__To be done__: Continue the forum post on replacing an active antenna's voltage follower with a transformer, picking up after its final sentence.

__Excerpt__:
** Begin **
Regarding some comments on the active elements, there are a
few corrections that need to be made. If this doesn't pass
through on Towertalk I hope someone forwards it.
First, someone posted that a simple Minicircuits transformer
could replace the voltage follower. This appeared on
Towertalk a year or so ago, and again on Topband just now.
I'm very surprised that comment was made. That idea probably
comes from confusing voltage gain and power gain.
In a source or emitter follower, voltage gain is
theoretically unity. Power gain is a function of impedance
ratios of the input and output circuits. The power gain is
NOT unity and unlike a transformer it can actually be quite
high.
Let's consider a perfect voltage follower. If we apply 1
volt on the input, the output is 1 volt. If the input
impedance is 3000 ohms the input power would be 333
microwatts. The load power, if 50 ohms, would be 13.3
milliwatts.
This means if a whip or small antenna was sourcing 1 volt
into 3000 ohms and the receiver load impedance was 50 ohms,
the system would have a power gain of .133/.000333 log10 or
26dB.
26dB gain is certainly NOT unity gain!!!
A second factor enters the equation. The transformer, if
16:1 ratio and perfect (which it isn't even remotely close
to being) would have an input impedance of only 800 ohms.
This means the voltage delivered from a voltage probe would
be considerably less into the transformer, giving negative
gain even with a perfect transformer. The real gain is more
like 30dB when this is considered.
The statement a voltage follower can be replaced by a
conventional transformer with no change in performance is
very clearly not even remotely close to being factual,
although there are certain cases where a transformer can be
made to "work".
** End **
__Data records__:
** Begin **
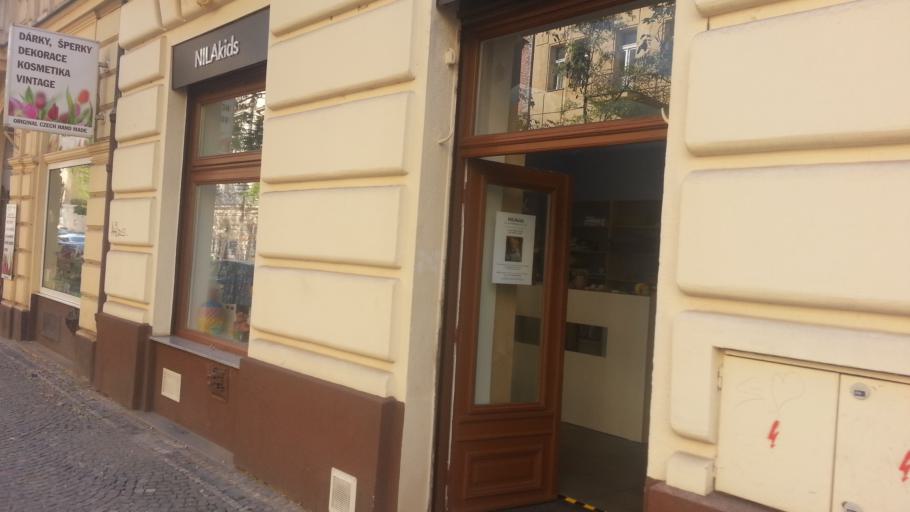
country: CZ
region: Praha
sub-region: Praha 8
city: Karlin
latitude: 50.0755
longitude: 14.4515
** End **
__Reply to the exercise__:
Second, let's look at the claim a thick antenna would drive
an amplifier better than a thin whip.
What is being missed there is a large part of the antenna
capacitance is shunting the input just like the input
capacitance of the amplifier does!! While not all of the
capacitance is shunting the input, a large amount is.
The actual measured difference in signal level between a 10
foot long 1 inch diameter tube driving 3000 ohms shunted
with 30pF when excited by a kilowatt into a 200 foot
vertical 1 wavelength away is 3.6 volts with the one inch
tube and 3.2 volts with a .12 inch diameter conductor the
same height.
This represents a signal loss of about 1dB, which is
insignificant.
Finally a comment about phase. There are two ideal
conditions of controlled stable phase shift. One is where
the antenna is so reactive phase shift is almost perfectly
90 degrees. The other condition is where the load is purely
resistive. Either one can make a very phase stable array.
The WORSE condition for a source is where the source is
resonant with fairly high Q, which means a large ratio of
reactance to resistance. In a case like this the sources are
the most sensitive to tuning or frequency changes. The phase
changes dramatically with small frequency changes. This is
why small self-resonant probes are to be avoided at all
costs if you want a stable array. You'll never find them at
my QTH!
My own personal choice in *monoband elements* at my station
is a 20 foot tall pole with a large capacitance hat at the
top. This allows a minimal amount of base loading to be used
along with a series resistance to raise impedance to a
reasonably high value. This makes a fairly broad bandwidth
low-Q resonant system. The performance change from 1.8-2 MHz
would be minimal, and the array would be fairly stable with
temperature and moisture changes if proper components were
selected. Not as easy as buying a Hamstick, but a heck of a
lot better in performance!
By far the best **broadband solution** is a voltage follower
and an untuned vertical. A matching transformer won't even
come close to having the same sensitivity.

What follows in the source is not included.